The framework of the proposed method for drug repurposing. After generating the datasets, Trader trains the ANN using datasets. When the ANN is appropriately trained, the model is generated and then applied to the prediction of the unknown drug-target interactions. IN, H, D, and T show neurons of the input layer, and neurons of hidden layers, a drug, and a target, respectively.

Figure 3

The flowchart of Trader: The proposed optimization algorithm starts with some candidate solutions which each of them determine the weights of the ANN. Next, they are placed into several groups and are improved by Eq. 6 through 8 (see the text for details). The steps of Trader are repeated until the termination condition is satisfied. By passing the steps of the algorithm, the value of RMSE is also reduced and a suitable predictor model is acquired.

Figure 4

The pseudocode of Trader. For training the ANN, Trader produces some potential answers which consist of several variables (the edges of the ANN). Trader includes three operations, shown by Eq. 6 through 8. These operations change the weight of ANN’s edges differently. For instance, Eq. (7) alters them based on their content, or Eq. (8) tries to improve them by importing some values from the best solutions.

Figure 5

The convergence of the algorithms on different test functions shown by F. For instance, F_i presents i^th test function. (a) The average convergence of the algorithms on F1 through F9 and F15. (b) The average convergence of the algorithms on F11 and F12. (c) The convergence of the algorithms on F13. (d) The average convergence of the algorithms on F10, F14, and F16 through F20. Among the test functions, F10, F14, and F16 through F20 are the benchmark functions with the small sizes, but the others have a large number of variables with a higher range. These diagrams show that Trader has more stable behavior than the others on different benchmark functions whereas EPO, TGA, and ION fall into local optima for some of them as F11, F12, and F13. Also, the results state that the performance of the algorithms is almost the same when the size of a problem or the number of variables is small.

Figure 6

The ROC curve of the methods on the four gold-standard datasets. (a) The ROC curves of the algorithms on the enzyme dataset. (b) The ROC curves of the algorithms on the ion channel dataset. (c) The ROC curves of the algorithms on the G-protein dataset. (d) The ROC curves of the algorithms on the nuclear receptor dataset. Besides the four plots, there are also the values of the AUC. Except for the enzyme dataset, the proposed method has obtained better results than others. Furthermore, Trader’s average value of the AUC is higher than four others.
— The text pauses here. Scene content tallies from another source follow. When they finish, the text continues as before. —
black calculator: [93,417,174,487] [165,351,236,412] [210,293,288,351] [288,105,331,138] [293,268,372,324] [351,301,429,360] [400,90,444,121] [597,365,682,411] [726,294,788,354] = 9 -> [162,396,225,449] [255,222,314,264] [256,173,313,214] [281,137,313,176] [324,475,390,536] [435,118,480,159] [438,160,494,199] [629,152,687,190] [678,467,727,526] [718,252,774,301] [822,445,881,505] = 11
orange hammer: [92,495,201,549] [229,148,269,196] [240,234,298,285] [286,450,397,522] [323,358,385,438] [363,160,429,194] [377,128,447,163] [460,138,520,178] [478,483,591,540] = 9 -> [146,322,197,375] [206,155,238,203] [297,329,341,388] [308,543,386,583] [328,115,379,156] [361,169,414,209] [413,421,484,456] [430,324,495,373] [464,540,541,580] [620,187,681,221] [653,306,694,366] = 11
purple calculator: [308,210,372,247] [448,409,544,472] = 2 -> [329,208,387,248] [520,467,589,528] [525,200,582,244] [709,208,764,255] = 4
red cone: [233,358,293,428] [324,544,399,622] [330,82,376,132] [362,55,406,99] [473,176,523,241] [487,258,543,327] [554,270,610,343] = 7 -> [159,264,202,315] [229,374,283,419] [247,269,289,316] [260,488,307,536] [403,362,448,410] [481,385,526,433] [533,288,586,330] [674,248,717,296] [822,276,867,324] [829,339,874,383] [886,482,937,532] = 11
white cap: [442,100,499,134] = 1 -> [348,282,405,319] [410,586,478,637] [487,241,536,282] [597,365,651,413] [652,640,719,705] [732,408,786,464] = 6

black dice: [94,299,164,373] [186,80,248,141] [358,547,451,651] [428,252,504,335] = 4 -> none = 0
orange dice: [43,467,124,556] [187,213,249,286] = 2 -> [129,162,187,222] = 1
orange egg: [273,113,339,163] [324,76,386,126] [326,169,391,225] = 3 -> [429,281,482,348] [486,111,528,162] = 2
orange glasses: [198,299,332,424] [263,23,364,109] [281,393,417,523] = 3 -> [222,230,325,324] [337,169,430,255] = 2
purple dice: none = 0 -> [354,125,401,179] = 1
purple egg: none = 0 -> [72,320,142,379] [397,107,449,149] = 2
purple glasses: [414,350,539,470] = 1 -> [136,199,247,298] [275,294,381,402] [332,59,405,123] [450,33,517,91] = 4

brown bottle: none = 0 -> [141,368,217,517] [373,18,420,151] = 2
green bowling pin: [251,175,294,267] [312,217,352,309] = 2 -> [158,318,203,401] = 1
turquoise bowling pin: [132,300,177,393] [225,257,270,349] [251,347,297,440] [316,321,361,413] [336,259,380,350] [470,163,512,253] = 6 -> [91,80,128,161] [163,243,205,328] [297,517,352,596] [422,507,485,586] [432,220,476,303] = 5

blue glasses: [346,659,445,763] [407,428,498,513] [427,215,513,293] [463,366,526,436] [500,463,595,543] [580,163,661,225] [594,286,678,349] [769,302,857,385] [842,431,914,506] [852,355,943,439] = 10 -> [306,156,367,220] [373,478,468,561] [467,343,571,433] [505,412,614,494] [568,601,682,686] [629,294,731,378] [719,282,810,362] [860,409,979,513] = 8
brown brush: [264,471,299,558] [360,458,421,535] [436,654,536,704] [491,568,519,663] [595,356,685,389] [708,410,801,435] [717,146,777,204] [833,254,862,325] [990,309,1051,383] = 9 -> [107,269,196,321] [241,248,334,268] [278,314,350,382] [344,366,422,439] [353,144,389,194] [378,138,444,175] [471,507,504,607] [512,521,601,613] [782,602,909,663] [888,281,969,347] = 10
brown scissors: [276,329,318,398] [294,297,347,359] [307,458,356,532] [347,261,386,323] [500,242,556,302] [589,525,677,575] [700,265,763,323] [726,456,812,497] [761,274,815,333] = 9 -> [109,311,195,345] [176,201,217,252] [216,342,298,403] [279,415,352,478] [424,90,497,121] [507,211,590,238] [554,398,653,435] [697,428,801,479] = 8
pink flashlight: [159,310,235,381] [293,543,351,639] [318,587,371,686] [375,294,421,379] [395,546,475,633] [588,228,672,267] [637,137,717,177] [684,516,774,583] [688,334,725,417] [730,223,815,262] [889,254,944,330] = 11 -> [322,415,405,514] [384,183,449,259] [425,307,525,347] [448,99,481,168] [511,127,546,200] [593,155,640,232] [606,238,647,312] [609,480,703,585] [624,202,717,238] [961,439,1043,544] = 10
ANNTR: Trader-based Artificial Neural network; RFDT: Rotation Forest-based Drug-Target predictor; RVM: Relevance Vector Machine; BAY: Bayesian ranking-based.

Figure 7

The PR curve of the methods on the gold-standard datasets. (a) The PR curves of the algorithms on the enzyme dataset. (b) The PR curves of the algorithms on the ion channel dataset. (c) The PR curves of the algorithms on the G-protein dataset. (d) The PR curves of the algorithms on the nuclear receptor dataset. The size of the positive and negative datasets is the same. The PR curves show the proper performance of the proposed method relative to the others. The average value of Trader’s AUS is also higher than them. ANNTR: Trader-based Artificial Neural network; RFDT: Rotation Forest-based Drug-Target predictor; RVM: Relevance Vector Machine; BAY: Bayesian ranking-based.

Figure 8

The convergence behavior of Trader on all the generated datasets in training of the ANN. (a) The Convergence of Trader on the EN dataset. (b) The Convergence of Trader on the IC dataset. (c) The Convergence of Trader on the GP dataset. (d) The Convergence of Trader on the NR dataset. The results relate to the best-obtained outcomes from 50 distinct executions. For all the datasets, Trader has led to an acceptable value of the RMSE.